__How to complete this task__
Begin at the line containing "ADVANCED OPTION CONSIDERATION**" in the data below and go on through the line containing "now (60 seconds):*", repeating each line exactly; include both ends and no other line.

Recorded data START

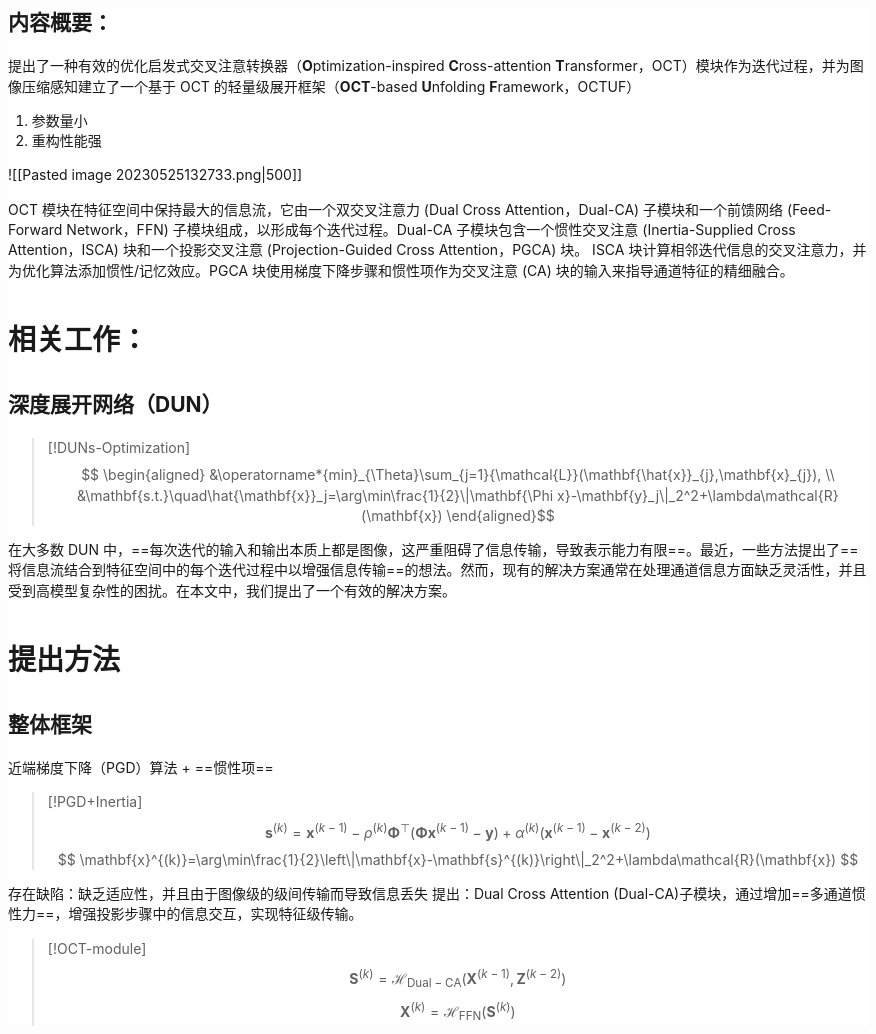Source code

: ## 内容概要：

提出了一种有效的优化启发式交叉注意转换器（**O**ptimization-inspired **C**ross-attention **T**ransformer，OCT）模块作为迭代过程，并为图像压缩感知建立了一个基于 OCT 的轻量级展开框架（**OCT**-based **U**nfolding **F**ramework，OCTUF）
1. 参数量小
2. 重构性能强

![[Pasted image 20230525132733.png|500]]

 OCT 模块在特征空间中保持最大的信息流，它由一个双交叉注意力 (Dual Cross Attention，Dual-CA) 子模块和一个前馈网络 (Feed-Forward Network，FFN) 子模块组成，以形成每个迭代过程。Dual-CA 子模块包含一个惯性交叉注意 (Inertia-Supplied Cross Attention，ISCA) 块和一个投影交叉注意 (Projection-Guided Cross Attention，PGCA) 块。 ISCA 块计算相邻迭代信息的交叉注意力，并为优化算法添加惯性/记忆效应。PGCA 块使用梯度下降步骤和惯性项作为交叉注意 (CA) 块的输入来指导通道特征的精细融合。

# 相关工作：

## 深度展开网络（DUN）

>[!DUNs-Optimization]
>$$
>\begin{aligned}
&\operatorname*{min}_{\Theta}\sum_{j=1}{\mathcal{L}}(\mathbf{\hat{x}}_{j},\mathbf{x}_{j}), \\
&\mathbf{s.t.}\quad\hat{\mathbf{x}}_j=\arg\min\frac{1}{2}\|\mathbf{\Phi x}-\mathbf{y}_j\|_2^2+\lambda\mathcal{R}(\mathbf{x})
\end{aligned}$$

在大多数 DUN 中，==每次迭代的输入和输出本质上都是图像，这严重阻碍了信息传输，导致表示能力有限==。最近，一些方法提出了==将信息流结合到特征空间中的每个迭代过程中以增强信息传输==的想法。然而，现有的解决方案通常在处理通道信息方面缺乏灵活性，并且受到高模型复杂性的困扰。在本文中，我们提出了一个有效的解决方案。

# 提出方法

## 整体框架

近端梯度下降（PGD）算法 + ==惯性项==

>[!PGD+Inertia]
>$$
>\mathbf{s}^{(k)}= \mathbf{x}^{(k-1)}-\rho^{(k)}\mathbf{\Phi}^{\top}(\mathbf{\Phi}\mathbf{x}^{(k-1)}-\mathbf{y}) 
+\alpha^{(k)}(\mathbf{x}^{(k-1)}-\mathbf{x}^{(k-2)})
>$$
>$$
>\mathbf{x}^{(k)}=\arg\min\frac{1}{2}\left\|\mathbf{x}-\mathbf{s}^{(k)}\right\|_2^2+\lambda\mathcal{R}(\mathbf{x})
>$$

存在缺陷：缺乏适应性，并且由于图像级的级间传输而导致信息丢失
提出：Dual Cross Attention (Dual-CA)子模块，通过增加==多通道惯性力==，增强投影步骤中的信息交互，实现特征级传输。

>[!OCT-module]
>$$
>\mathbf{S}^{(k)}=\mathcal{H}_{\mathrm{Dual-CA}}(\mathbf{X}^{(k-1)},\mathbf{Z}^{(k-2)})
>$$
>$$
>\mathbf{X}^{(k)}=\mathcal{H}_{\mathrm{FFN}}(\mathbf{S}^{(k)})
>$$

Recorded data END
Recorded data START

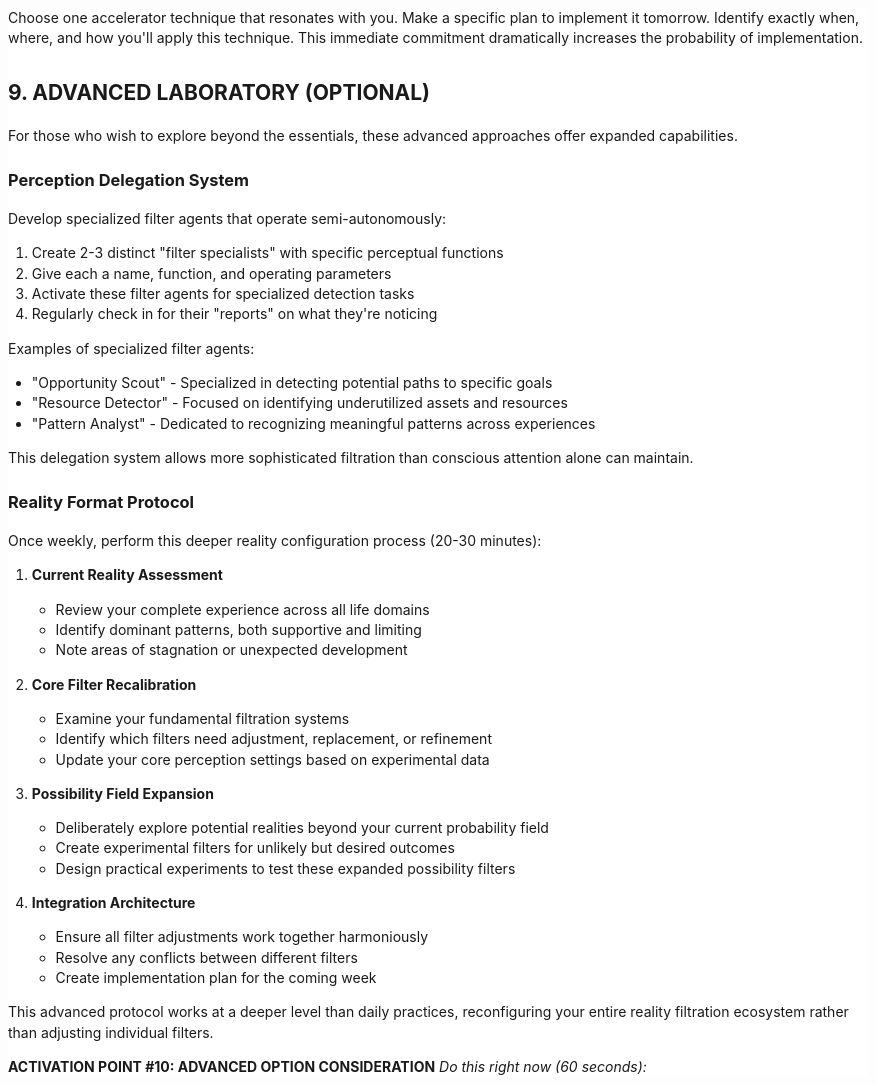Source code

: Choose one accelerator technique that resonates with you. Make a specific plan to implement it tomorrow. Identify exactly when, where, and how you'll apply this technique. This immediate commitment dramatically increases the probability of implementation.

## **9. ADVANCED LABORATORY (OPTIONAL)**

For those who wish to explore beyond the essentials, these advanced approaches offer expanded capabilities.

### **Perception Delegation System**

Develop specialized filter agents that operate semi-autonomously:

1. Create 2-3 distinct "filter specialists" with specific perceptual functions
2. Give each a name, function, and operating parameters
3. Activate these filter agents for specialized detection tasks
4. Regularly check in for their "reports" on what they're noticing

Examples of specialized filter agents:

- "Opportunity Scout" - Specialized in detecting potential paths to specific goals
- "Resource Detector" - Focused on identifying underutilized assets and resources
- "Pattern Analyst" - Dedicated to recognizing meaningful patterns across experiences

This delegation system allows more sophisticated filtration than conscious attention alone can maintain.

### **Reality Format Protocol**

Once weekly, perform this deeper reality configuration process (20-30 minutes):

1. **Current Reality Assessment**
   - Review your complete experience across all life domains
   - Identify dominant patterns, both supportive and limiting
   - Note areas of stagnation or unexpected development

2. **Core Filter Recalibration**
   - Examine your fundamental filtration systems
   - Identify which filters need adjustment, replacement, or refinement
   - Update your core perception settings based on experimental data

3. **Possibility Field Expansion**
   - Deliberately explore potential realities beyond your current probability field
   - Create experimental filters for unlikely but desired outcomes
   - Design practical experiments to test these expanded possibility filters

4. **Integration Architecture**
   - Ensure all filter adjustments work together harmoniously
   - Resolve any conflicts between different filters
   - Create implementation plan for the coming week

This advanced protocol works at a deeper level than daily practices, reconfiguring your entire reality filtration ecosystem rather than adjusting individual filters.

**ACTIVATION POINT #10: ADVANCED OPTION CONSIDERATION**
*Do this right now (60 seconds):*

Recorded data END

__Answer for this exercise__
**ACTIVATION POINT #10: ADVANCED OPTION CONSIDERATION**
*Do this right now (60 seconds):*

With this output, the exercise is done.